Nope does not fog. It is a soft wax that you put into a ceramic warmer (no flame just a lightbulb) The lightbulb warms the ceramic, hence the name warmer. It does not get hot to the touch. The wax melts at a low temperature and it is a carrier for the scented oils in it. The wax can also spill all over a pet or kid and it will not burn them. Unlike the other warmers I have, the wax will not boil or steam or basically cook and burn lol. They also carry creams, sprays, kids toys, laundry detergent (an entire line), soaps, air fresheners, scent packs for drawers and to put into the toys to scent them, body sprays, lip balm, etc
If a dog or child tries to eat the wax or scent beads in the scent packs it wont taste very good but it will not harm them (or so they say).


----------



## indreamx (Dec 5, 2013)

Where can u get scenisy?


----------



## The Guy (Nov 26, 2010)

Fishy_Addiction said:


> Those aren't good for you.
> 
> I stick with organic incense and essential oils.
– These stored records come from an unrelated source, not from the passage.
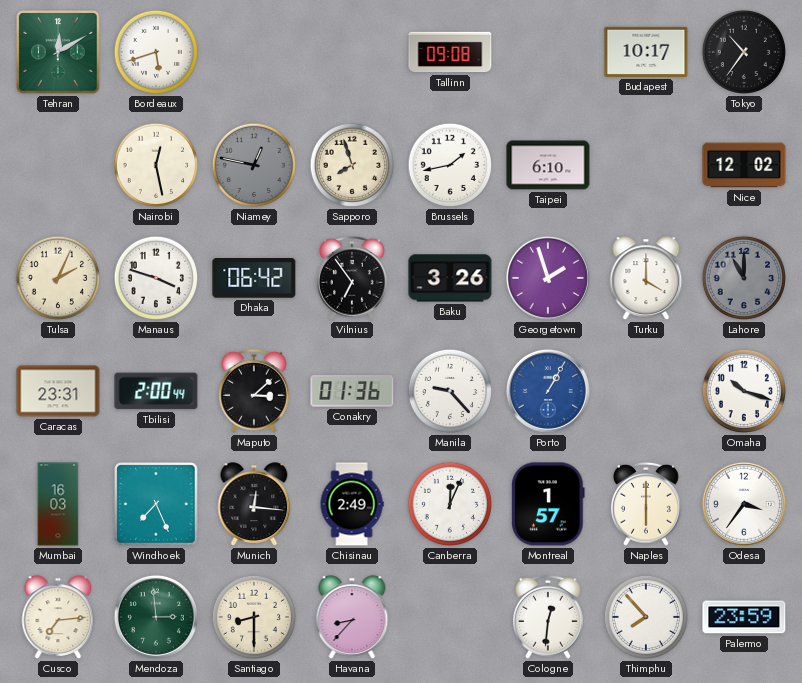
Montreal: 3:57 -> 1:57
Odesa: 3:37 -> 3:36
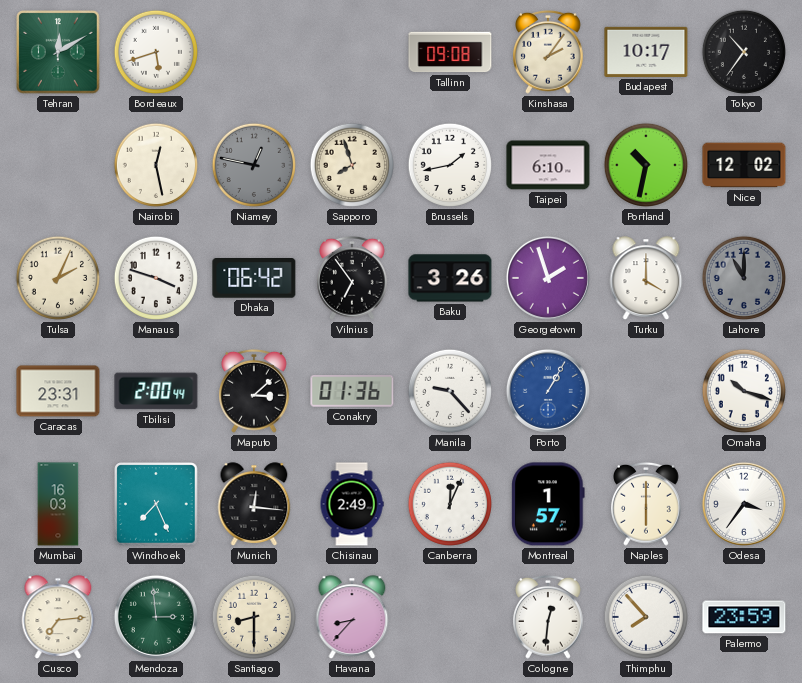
Kinshasa: none -> 2:06
Portland: none -> 10:32
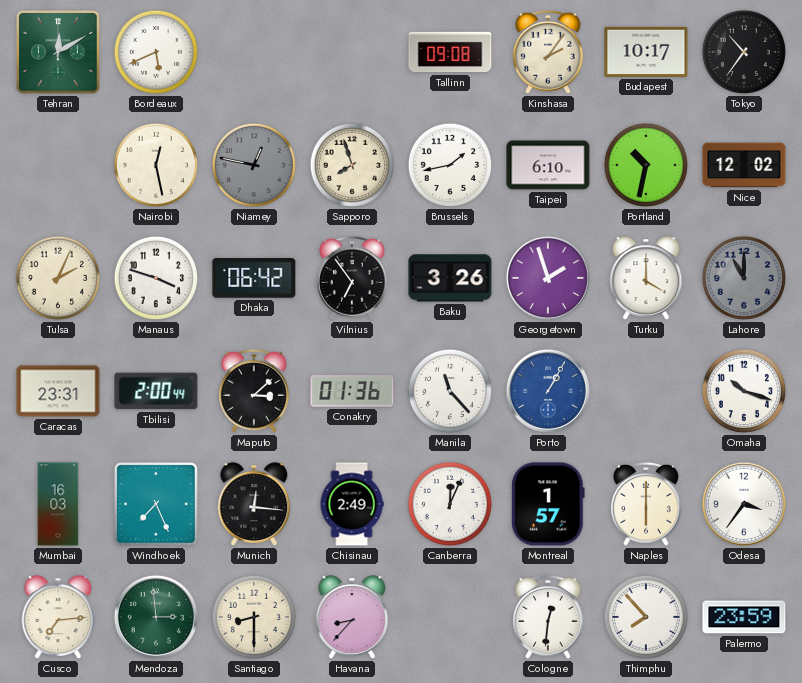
Bordeaux: 5:42 -> 5:41
Manila: 9:23 -> 11:23
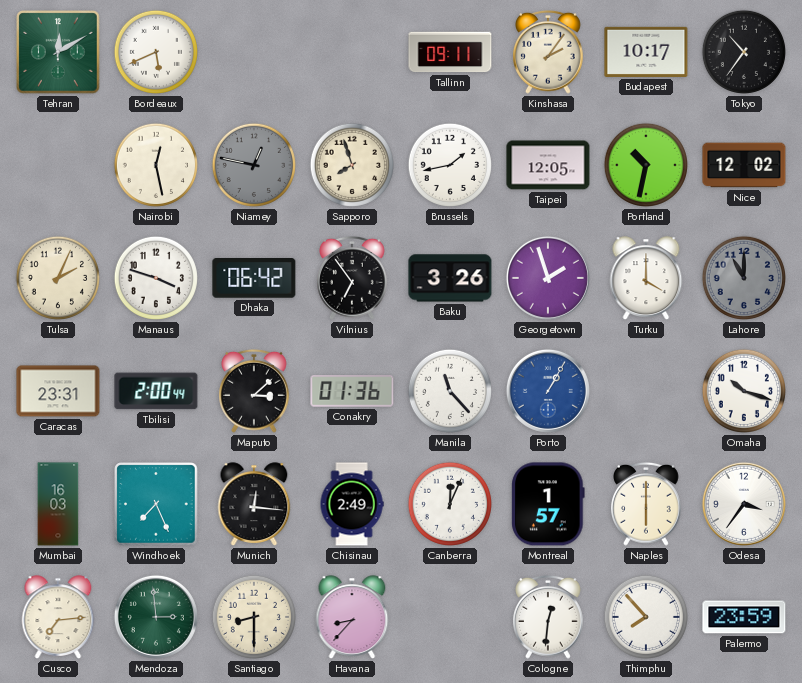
Tallinn: 09:08 -> 09:11
Taipei: 6:10 -> 12:05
The air is not heavy, it is natural, and smells real.
> 
> ...


I suggest you do a little research on this product, as I said I was skeptical as well about the scent being too heavy and it really is not at all I find.
I'm kind of an open the window guy for fresh air, but in the dead of winter these seem to work ok.


----------



## skabooya (Jun 15, 2010)

indreamx here is the link to my consultant. I currently have a party open for the rest of this week. If you want anything it will get shipped right to your door. 
https://deanabuller.scentsy.ca/Scentsy/Home

I am seriously a fan of this stuff. You can also see if there is a consultant in your area and order from them. I strongly suggest starting with scents in the favorites section as they are faves for a reason. The majority of people like those. Also, the smells are exactly as stated. ex There is one called newborn nursery and it smells just like baby powder/baby cream and maybe a hint of baby butt cream lol. But overall a strong baby powder smell. Another is tomato vine and it smells EXACTLY like my mom and grandmothers greenhouse. Just like tomato vines lol. Blueberry cheesecake (which I am getting) smells JUST LIKE BLUEBERRY CHEESECAKE! Perk me up smells like my fav mocha coffee from a quality coffee house.


----------



## skabooya (Jun 15, 2010)

PS they have a line just for men too. There are others that I think should be in the man line as well but they are not. By the Sea and Heartbreaker come to mind. I like those. My husband thinks By the sea is alright. He is more into the fruity smells lol. My son loves Pinapple Sorbet. It smells just like a pinapple sorbet and you can mix the wax to create new recipe smells for your home.


----------



## indreamx (Dec 5, 2013)

Ohhh i thought this was something that you could pick up in stores. I see that it is a direct marketing. Im out. Thanks for the info.


----------